DC, you're at it again! Hot on the heels of your possible Katana series comes ace designer Chip Kidd's graphic novel Batman: Death by Design, and I feel like Michael Corleone. A wimpy, geeky, not very threatening Michael Corleone. DC. Just when I thought I was out, they pull me back in. Or maybe I'm Sal Tessio.
Cue ABE VIGODA
Can you get me off the hook, DC, for old times' sake?
DC (shakes head)
Can't do it, Sally.
Tell Didio it was only Cassandra Cain. I always liked him.
(DC gangsters lead him away to a comic book shop)
As a failed graphic designer, I've always had an attraction to Chip Kidd's work with book cover design. I wanted to do that myself for the longest time, but the highest level I could achieve was designing the alumni magazine for a forestry school. It's not false modesty. I'm a decent enough illustrator, but I don't have the talent or the discipline for Kidd-level design. If he'd merely designed this book I'd have been intrigued enough to check it out the next time I'm in Tokyo. But his role as writer really adds some interest.
That's not what has me jazzed about this book, though. It's not the story, which sounds smart; DC's got a lot of these architecturally-based Bat-stories these days and that's usually an approach that hooks me because architecture is endlessly fascinating. But no. And it's not the artwork by Dave Taylor, which looks spectacular-- at least in the image accompanying the PW article about it.

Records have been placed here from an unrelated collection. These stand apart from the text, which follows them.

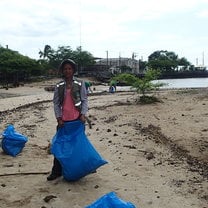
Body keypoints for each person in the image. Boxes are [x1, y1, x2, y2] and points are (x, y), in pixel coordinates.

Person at [47, 59, 88, 181]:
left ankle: (78, 169)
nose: (67, 71)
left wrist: (83, 114)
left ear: (73, 70)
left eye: (70, 68)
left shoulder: (80, 84)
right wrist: (59, 118)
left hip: (77, 121)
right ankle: (56, 171)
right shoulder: (59, 86)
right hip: (64, 122)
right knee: (60, 147)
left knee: (77, 147)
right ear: (62, 71)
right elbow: (56, 103)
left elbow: (85, 100)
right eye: (65, 69)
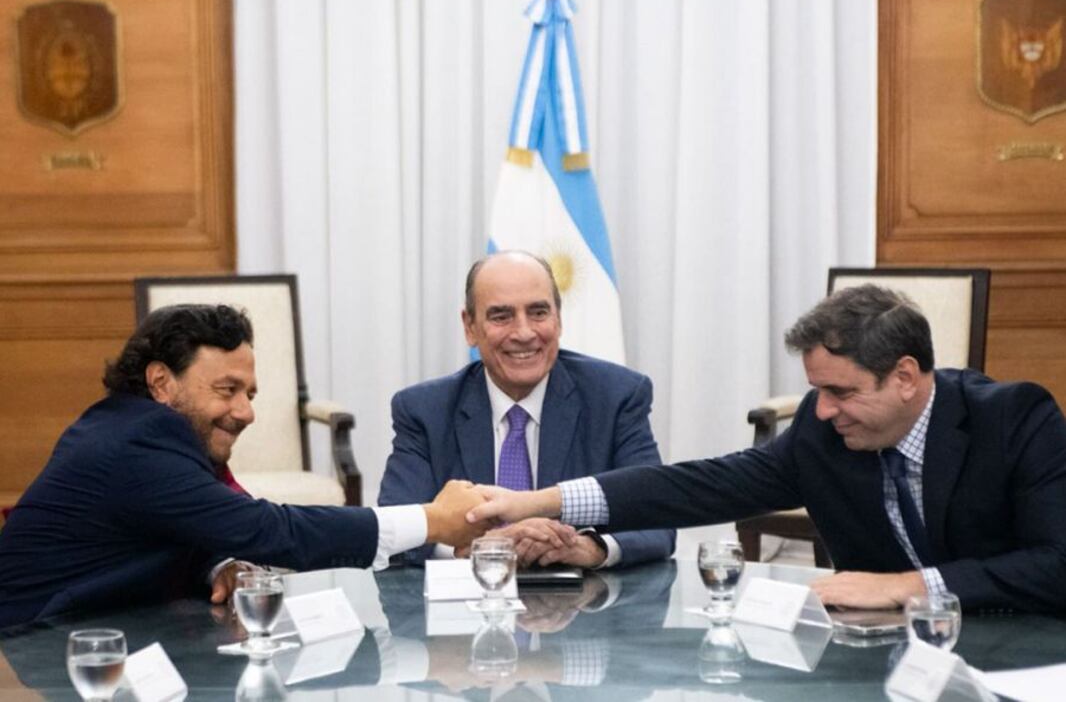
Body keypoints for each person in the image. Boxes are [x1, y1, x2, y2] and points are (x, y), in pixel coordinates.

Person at [467, 284, 1066, 613]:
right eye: (817, 391)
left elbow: (1056, 566)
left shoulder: (1013, 420)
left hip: (1016, 649)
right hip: (878, 661)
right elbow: (698, 487)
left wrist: (911, 585)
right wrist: (538, 501)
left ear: (905, 377)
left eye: (841, 392)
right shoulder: (823, 431)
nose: (822, 410)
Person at [0, 304, 488, 628]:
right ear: (161, 382)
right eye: (226, 390)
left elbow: (176, 521)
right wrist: (431, 520)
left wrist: (222, 560)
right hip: (30, 651)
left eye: (249, 394)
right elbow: (269, 529)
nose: (246, 412)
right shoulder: (137, 444)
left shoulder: (131, 426)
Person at [379, 251, 675, 569]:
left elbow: (657, 518)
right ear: (470, 327)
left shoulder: (616, 397)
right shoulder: (425, 411)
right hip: (468, 595)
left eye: (538, 312)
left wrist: (588, 548)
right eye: (501, 316)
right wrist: (483, 549)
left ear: (558, 319)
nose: (523, 333)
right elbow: (394, 530)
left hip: (587, 596)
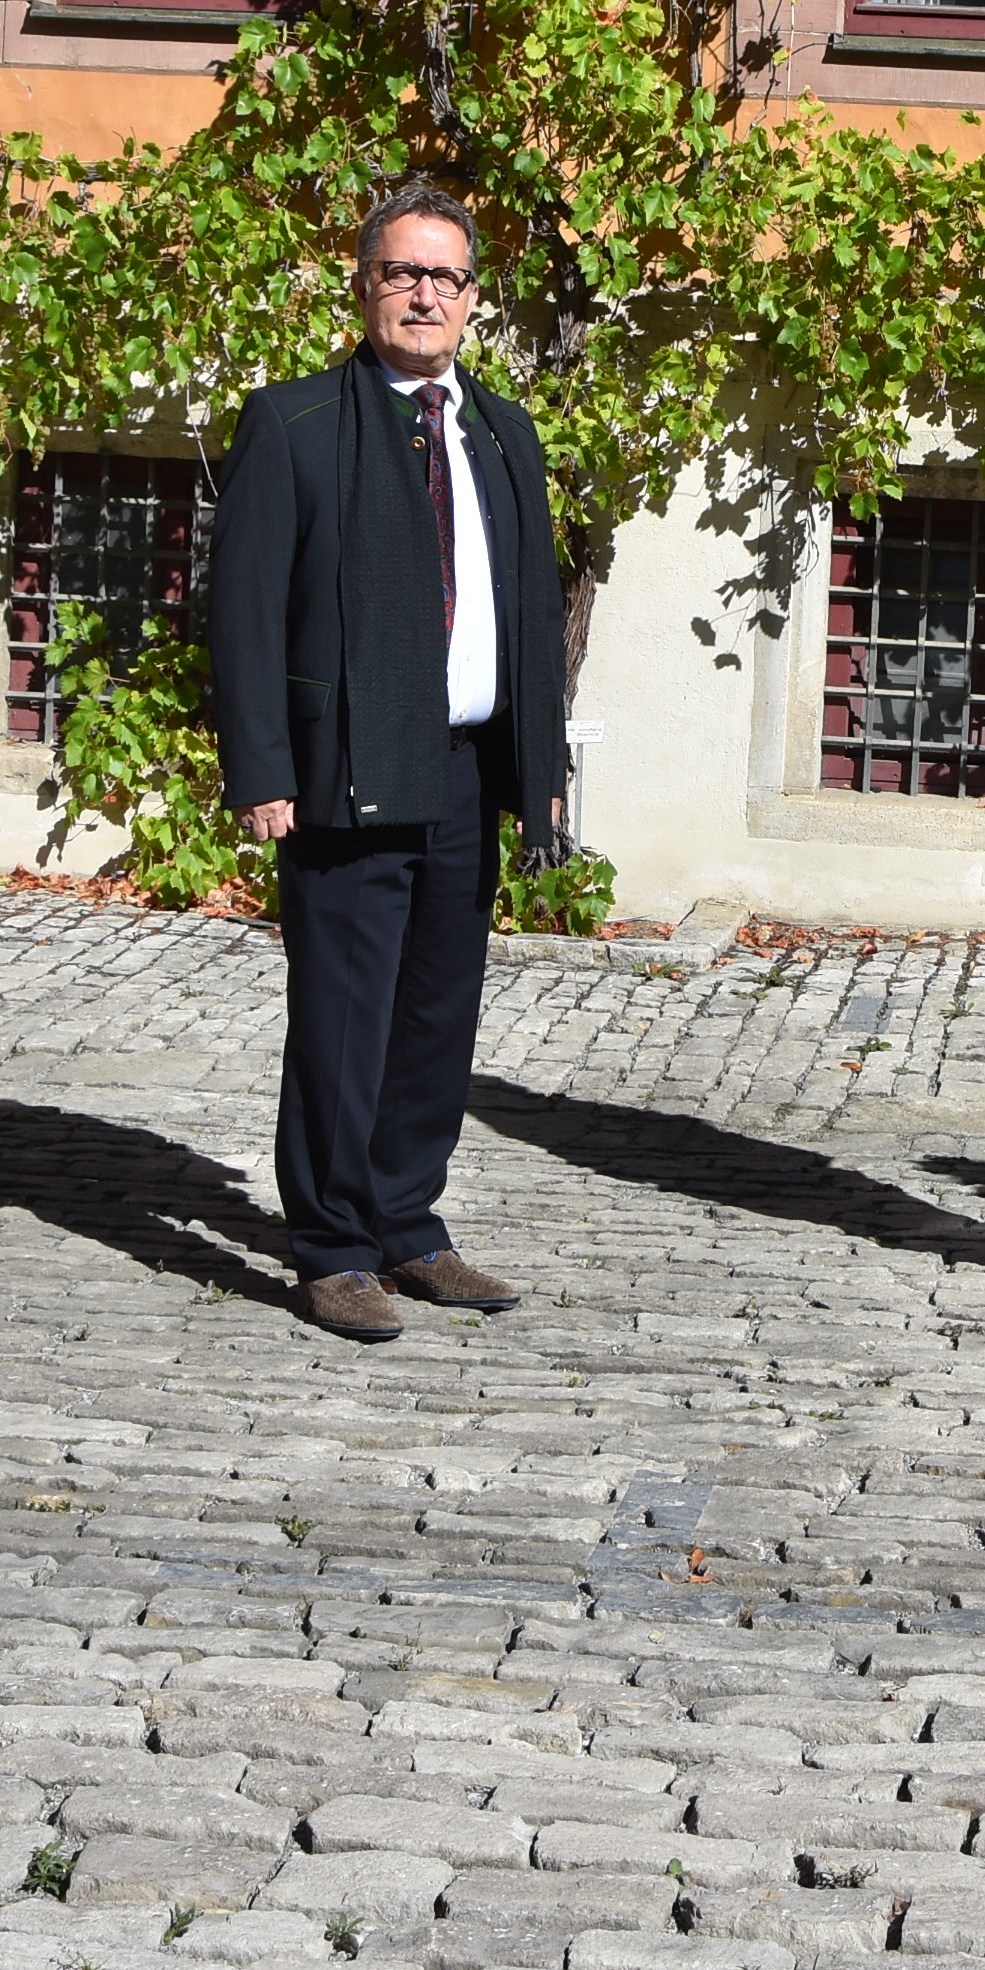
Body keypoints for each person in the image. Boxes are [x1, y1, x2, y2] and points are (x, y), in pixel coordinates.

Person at [201, 180, 569, 1345]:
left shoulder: (502, 432)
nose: (423, 295)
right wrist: (261, 769)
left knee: (434, 1017)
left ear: (473, 298)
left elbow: (530, 605)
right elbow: (242, 614)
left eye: (445, 277)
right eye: (402, 272)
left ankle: (408, 1222)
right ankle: (330, 1247)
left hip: (465, 769)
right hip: (344, 773)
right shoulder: (295, 423)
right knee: (344, 1020)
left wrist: (540, 769)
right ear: (363, 285)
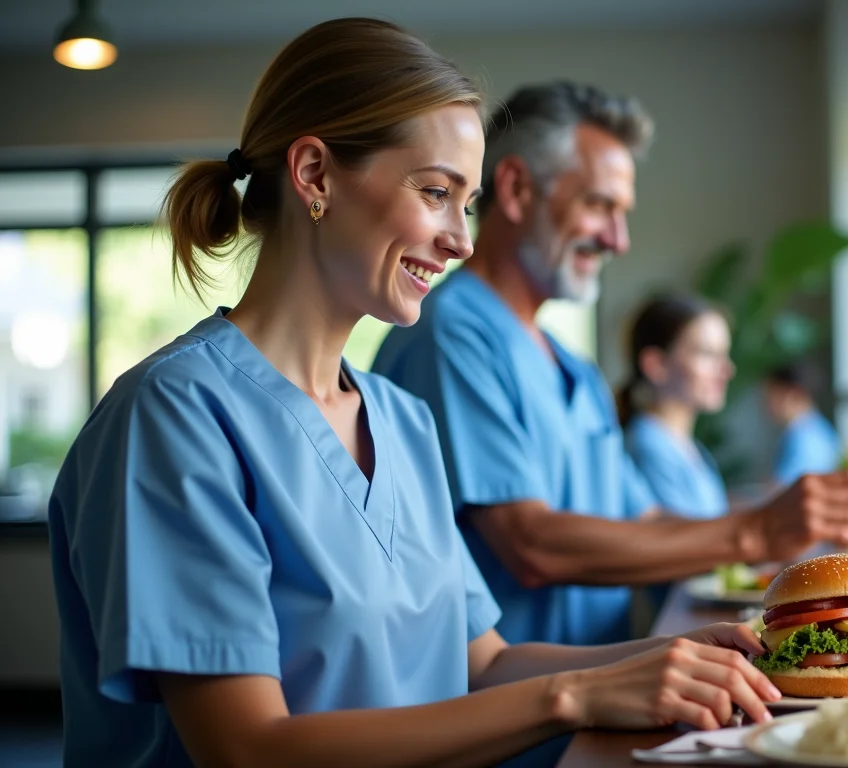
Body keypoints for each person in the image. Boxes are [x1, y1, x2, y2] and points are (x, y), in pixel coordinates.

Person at [46, 20, 785, 768]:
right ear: (315, 175)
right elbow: (248, 749)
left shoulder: (402, 422)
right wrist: (576, 696)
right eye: (436, 192)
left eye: (465, 204)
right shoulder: (175, 416)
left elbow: (484, 664)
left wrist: (680, 650)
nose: (461, 240)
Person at [372, 80, 848, 651]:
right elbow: (531, 545)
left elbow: (645, 521)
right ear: (514, 189)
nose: (618, 239)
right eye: (599, 205)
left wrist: (782, 515)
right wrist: (755, 531)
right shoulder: (451, 334)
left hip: (606, 692)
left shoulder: (574, 368)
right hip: (516, 720)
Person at [618, 294, 733, 521]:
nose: (727, 370)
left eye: (725, 354)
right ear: (656, 364)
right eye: (707, 354)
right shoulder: (649, 447)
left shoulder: (688, 447)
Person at [764, 362, 844, 487]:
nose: (766, 404)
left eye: (771, 395)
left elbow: (782, 492)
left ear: (792, 394)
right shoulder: (822, 429)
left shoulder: (802, 439)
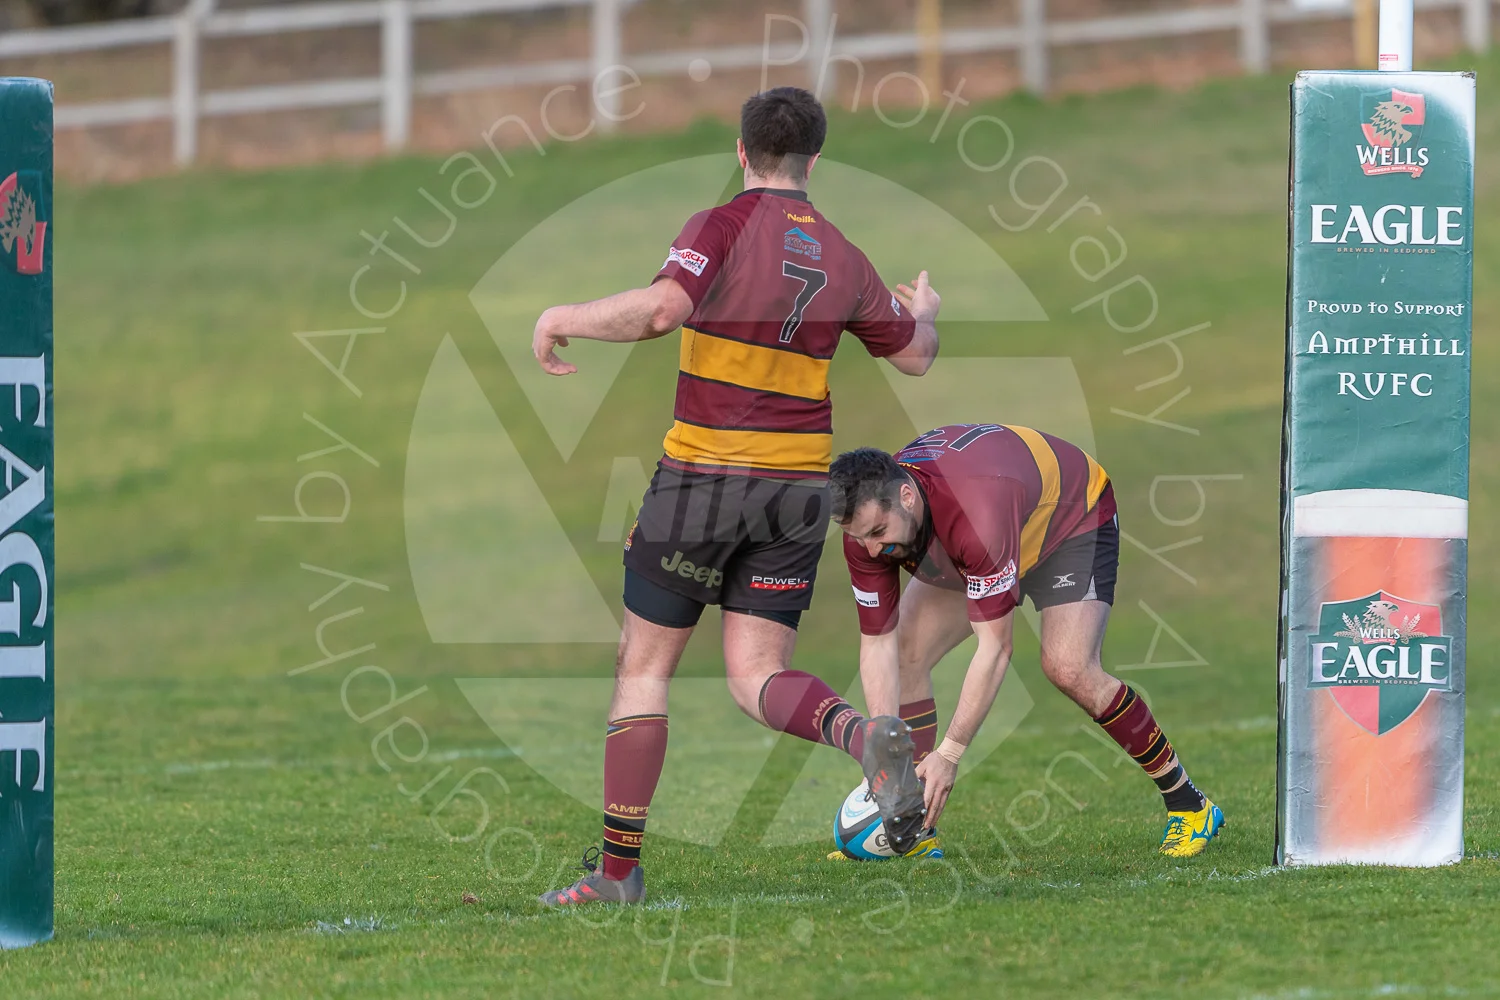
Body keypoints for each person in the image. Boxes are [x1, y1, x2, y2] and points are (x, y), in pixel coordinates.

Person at [530, 87, 943, 906]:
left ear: (741, 150)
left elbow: (658, 314)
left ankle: (617, 876)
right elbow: (917, 356)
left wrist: (559, 316)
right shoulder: (844, 255)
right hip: (796, 495)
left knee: (643, 670)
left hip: (703, 482)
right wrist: (924, 310)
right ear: (816, 160)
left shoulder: (719, 227)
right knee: (758, 671)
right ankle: (863, 735)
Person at [829, 424, 1225, 858]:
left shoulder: (974, 514)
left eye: (878, 532)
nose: (869, 550)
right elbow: (877, 644)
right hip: (979, 536)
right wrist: (887, 753)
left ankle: (1190, 805)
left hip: (1069, 522)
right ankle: (913, 828)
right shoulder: (872, 532)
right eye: (859, 536)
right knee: (907, 650)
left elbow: (995, 649)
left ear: (906, 497)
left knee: (1069, 667)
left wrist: (950, 753)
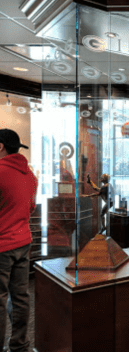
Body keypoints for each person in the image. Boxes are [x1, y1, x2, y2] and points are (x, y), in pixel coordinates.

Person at [0, 129, 37, 352]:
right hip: (23, 242)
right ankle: (20, 345)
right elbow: (30, 208)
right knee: (21, 296)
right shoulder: (30, 175)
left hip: (2, 246)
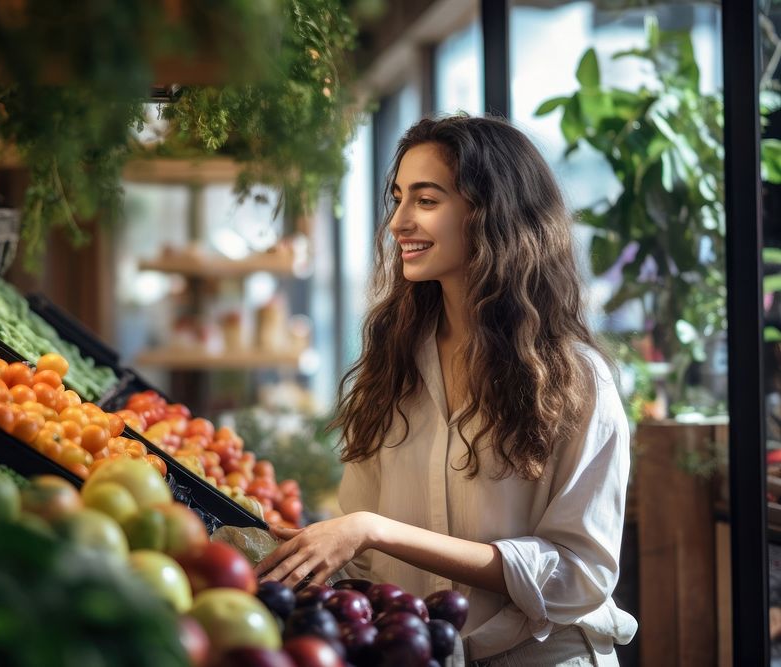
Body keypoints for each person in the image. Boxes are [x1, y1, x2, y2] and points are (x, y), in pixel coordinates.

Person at [254, 115, 638, 665]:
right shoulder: (393, 365)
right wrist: (309, 550)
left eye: (426, 200)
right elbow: (366, 560)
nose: (398, 223)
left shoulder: (576, 381)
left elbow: (579, 576)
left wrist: (376, 530)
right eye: (397, 198)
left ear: (491, 215)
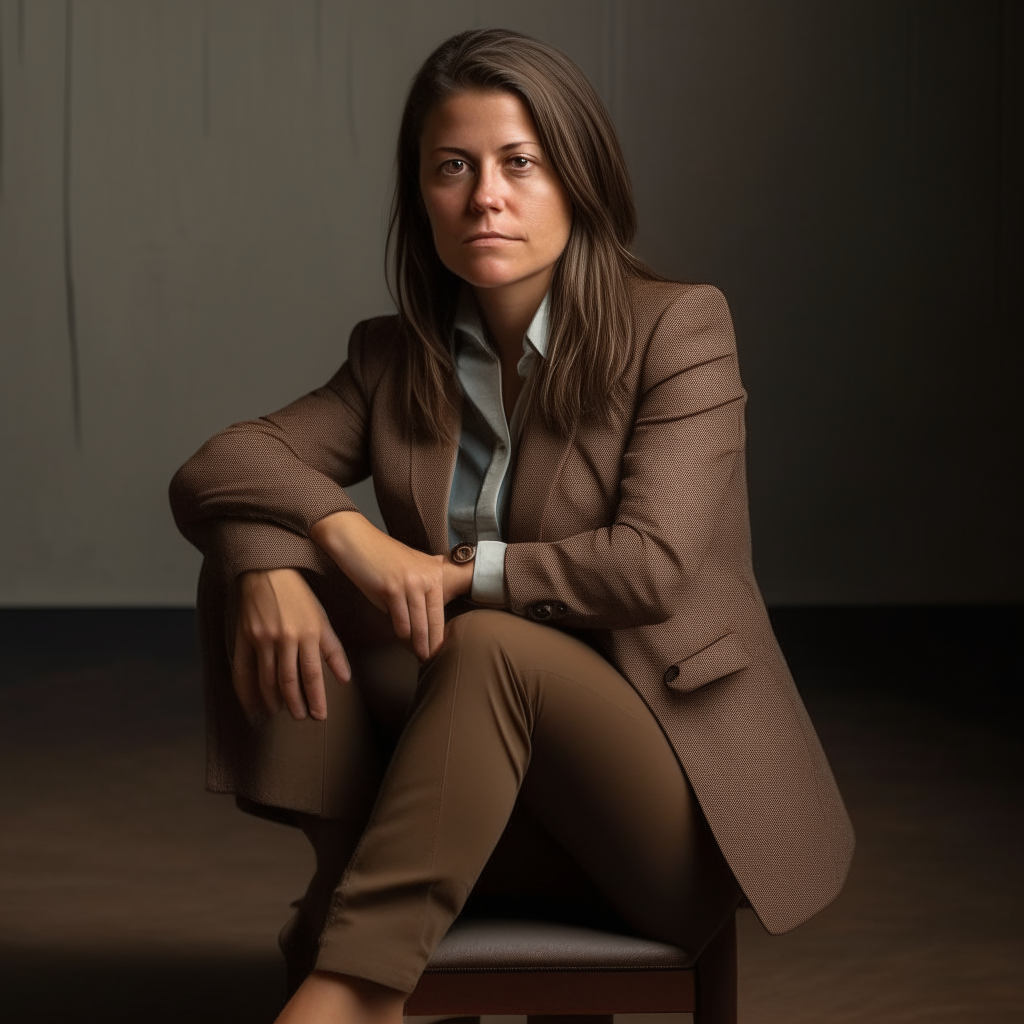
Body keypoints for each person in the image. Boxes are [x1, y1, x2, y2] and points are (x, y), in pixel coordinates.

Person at [169, 27, 854, 1024]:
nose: (483, 194)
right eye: (452, 167)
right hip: (475, 804)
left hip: (655, 820)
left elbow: (652, 564)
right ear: (421, 197)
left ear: (575, 179)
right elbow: (222, 466)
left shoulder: (678, 328)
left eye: (518, 163)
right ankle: (349, 890)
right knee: (265, 559)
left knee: (490, 639)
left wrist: (452, 572)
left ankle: (353, 991)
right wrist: (306, 548)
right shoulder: (391, 358)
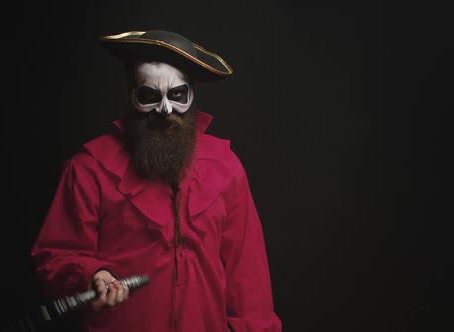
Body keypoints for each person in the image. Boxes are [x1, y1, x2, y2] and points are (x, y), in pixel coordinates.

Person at [30, 29, 282, 332]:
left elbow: (248, 274)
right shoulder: (89, 168)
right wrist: (93, 274)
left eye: (177, 95)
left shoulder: (226, 168)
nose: (165, 110)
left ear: (191, 94)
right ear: (132, 96)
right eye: (150, 96)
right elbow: (55, 255)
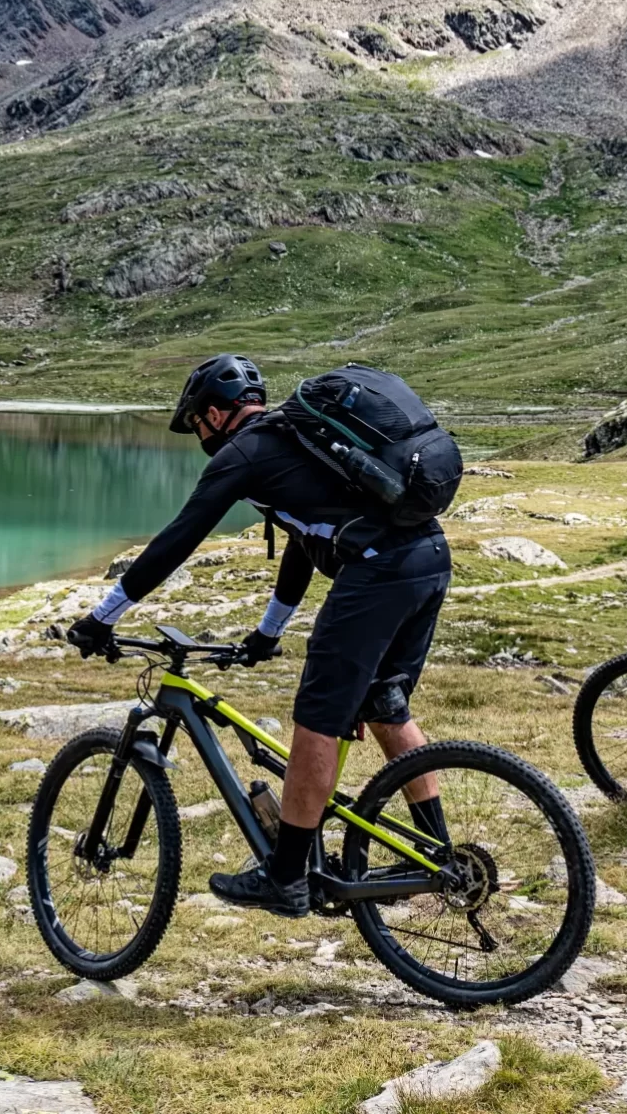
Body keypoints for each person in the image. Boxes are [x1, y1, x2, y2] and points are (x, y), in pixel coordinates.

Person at [66, 354, 452, 918]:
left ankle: (286, 875)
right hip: (428, 559)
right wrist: (267, 632)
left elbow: (179, 537)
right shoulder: (299, 442)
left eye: (197, 421)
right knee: (382, 702)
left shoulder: (244, 453)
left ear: (218, 414)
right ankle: (435, 848)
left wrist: (103, 616)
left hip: (378, 572)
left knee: (319, 715)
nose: (199, 433)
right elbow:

It's not even that I truly prefer stand-alone graphic novels to monthly continuity and would prefer it if DC got out of the magazine business altogether and published books like this exclusively. It's none of that junk. It's something stranger and more personal.
What has me almost trembling with excitement and the determination to buy this book despite my on-going love-hate relationship with DC? This quote:
Okay, what if Fritz Lang was making a Batman movie in the ‘30s and had a huge budget and could cast Montgomery Clift and Grace Kelly in the starring roles?
Montgomery Clift's life has held a strange fascination for me for as long as I can remember. It's such a tragic story, one of those things that just got stuck in my head at an early age, possibly from having seen Judgment at Nuremberg one day when I was home sick from elementary school.
Then the Clash mocked him and REM eulogized him in songs, which sent me into my deep research mode, a strange state where I'd mole my way into the reference section of whatever library happened to be handy and doggedly track down whatever facts I needed to know. Kind of like a junkie looking for a hit. Seriously. When I become curious about something I'm that intense and the need is almost the same as an addiction. These days I do the same thing on the Internet, only it's a constant processing of information. And I remember this crap. As a result, I can, in the same conversation, adequately discuss pre-dreadnaught battleships and then tell you more than you want to know about the NBC television series C.P.O. Sharkey starring Don Rickles, Harrison Page and Richard X. Slattery.
I learned all about Clift, his early successes, his avoidance of the Hollywood scene, the supposed rivalry with fellow method actor Marlon Brando, his disfiguring car crash and subsequent decline, his friendship with Elizabeth Taylor, his early death. So Montgomery Clift is an exhibit in the Rod Serling's Night Gallery of my mind. So is Grace Kelly. And Richard X. Slattery, for that matter.
In the forward to one of his Batman books, Neal Adams once cast Ted Danson as Batman. Tim Burton bizarrely yet successfully gave us Michael Keaton in the cape and cowl. I think Adam West's biggest role was as a guy who dies in the opening reel of Robinson Crusoe on Mars before he took the role. But Montgomery Clift? That's pretty darned original.
All this by way of telling you I want to see Montgomery Clift as Batman.